Friday, August 4, 2023

Big Money: Taylor Swift Hands Out Bonuses To Everyone Working Her Tour (plus the Great Raisuli)

The big money is hers but the bonuses are pretty good money.*

From The Independent, August 3:

Taylor Swift hands out bonuses totalling over $55m to everyone working on Eras Tour
Caterers, truck drivers, riggers, dancers and more all reportedly received bonuses

Taylor Swift is reportedly sharing her Eras Tour wealth with those who have helped her put on the show, including caterers, truck drivers, riggers, dancers and more.

The “Anti-Hero” singer, who is gearing up for the final leg of her North American tour, recently gave bonuses totalling over $55m (£43m) to everyone involved with the massive tour, sources told People.

Swift’s recent generosity comes after TMZ reported that she had given each of the truckers moving her sets around $100,000 (£78,600) ahead of her Saturday (31 July) Santa Clara concert....


They go on to say Ms Swift is on track to have the highest-grossing tour in history, beating out Sir Elton John's Farewell Yellow Brick Road tour's take,  $939m (£725.5m)
*I have to be careful when saying or writing the phrase "pretty good" lest I scare  anyone within earshot with uncontrollable laughter.
Apparently with the activation of Article 50 the Slovaks can no longer use the term "Great Britain."
Henceforth it's "Pretty Good Britain".

From The Slovak Spectator:
Media face fines for improper use of 'Great Britain'....
The "Pretty Good" line is not original to me.

Some years ago I worked with a Moroccan guy named Raissoulli and upon meeting him asked if he was related to Mulai Ahmed er Raisuli, the turn of the 20th century kidnapper and brigand known in some parts of the territory between the Atlas mountains and the Mediterranean as "The Great Raisuli".

Raissoulli said yes, he was indeed a great-grandson of Raisuli but sadly he didn't think he had inherited any of the piratical swagger, 
"I'm not the Great Raissoulli, maybe the Pretty Good Raissoulli though".

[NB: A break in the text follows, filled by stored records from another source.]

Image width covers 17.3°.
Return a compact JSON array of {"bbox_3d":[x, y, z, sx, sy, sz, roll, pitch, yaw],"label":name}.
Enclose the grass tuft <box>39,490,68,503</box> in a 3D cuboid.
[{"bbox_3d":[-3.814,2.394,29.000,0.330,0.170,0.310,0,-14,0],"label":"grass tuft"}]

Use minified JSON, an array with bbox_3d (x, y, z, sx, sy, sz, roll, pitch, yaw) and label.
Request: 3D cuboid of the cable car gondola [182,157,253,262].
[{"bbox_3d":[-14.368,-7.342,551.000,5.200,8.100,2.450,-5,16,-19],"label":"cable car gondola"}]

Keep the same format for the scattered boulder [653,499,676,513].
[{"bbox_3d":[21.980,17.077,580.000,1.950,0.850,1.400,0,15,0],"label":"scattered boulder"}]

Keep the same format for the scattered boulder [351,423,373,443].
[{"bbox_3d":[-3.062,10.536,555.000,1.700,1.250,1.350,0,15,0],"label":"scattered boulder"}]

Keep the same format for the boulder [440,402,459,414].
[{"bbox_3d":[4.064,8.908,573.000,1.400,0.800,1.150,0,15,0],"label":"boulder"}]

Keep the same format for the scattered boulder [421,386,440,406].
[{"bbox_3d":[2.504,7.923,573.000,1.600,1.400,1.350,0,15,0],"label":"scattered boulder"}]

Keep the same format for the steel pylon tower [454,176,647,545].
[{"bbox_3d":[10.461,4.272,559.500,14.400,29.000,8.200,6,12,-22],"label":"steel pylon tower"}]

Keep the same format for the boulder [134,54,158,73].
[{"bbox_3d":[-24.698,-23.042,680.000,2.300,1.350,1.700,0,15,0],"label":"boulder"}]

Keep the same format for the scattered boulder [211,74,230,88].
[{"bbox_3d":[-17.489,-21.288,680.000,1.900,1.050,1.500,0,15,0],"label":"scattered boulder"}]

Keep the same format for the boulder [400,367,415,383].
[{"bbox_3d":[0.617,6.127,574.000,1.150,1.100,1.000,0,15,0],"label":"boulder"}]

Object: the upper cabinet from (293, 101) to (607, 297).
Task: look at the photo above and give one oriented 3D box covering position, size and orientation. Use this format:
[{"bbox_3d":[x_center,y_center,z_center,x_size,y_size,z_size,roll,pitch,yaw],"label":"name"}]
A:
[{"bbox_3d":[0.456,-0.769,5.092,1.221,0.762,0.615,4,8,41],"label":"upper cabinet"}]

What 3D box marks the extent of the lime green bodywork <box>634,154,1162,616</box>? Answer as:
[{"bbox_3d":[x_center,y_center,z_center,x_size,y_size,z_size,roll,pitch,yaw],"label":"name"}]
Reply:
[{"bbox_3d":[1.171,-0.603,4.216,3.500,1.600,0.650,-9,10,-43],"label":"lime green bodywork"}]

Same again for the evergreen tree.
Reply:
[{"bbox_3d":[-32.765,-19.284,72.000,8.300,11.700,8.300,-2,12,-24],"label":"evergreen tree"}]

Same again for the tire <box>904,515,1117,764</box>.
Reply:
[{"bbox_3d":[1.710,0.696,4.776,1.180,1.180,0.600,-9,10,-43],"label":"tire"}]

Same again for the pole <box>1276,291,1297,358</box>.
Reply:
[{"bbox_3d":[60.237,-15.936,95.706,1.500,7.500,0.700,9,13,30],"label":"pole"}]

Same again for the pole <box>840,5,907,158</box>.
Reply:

If interested, the autodidact historian (and two time Pulitzer prize winner) Barbara Tuchman wrote a short account of one of Raisuli's crimes/exploits. It begins:
"Perdicaris Alive or Raisuli Dead"
Barbara Tuchman American Heritage, August 1959
Reprinted in "Practising History", Papermac, 1995

On a scented Mediterranean May evening in 1904 Mr. Ion Perdicaris, an elderly, wealthy American, was dining with his family on the vine-covered terrace of the Place of Nightingales, his summer villa in the hills above Tangier. Besides a tame demoiselle crane and two monkeys who ate orange blossoms, the family included Mrs. Perdicaris; her son by a former marriage, Cromwell Oliver Varley, who (though wearing a great name backward) was a British subject; and Mrs. Varley. Suddenly a cacophony of shrieks, commands, and barking of dogs burst from the servants' quarters at the rear.
Assuming the uproar to be a further episode in the chronic feud between their German housekeeper and their French-Zouave chef, the family headed for the servants' hail to frustrate mayhem. They ran into the butler flying madly past them, pursued by a number of armed Moors whom at first they took to be their own household guards.
Astonishingly, these persons fell upon the two gentlemen, bound them, clubbed two of the servants with their gunstocks, knocked Mrs. Varley to the floor, drew a knife against Varley's throat when he struggled toward his wife, dragged off the housekeeper, who was screaming into the telephone, "Robbers! Help!," cut the wire, and shoved their captives out of the house with guns pressed in their backs.

Waiting at the villa's gate was a handsome, black-bearded Moor with blazing eyes and a Greek profile, who, raising his arm in a theatrical gesture, announced in the tones of Henry Irving playing King Lear, "I am the Raisuli!"...
The story was also made into a movie starring Sean Connery, The Wind and the Lion.
And damn, that Tuchman woman could write.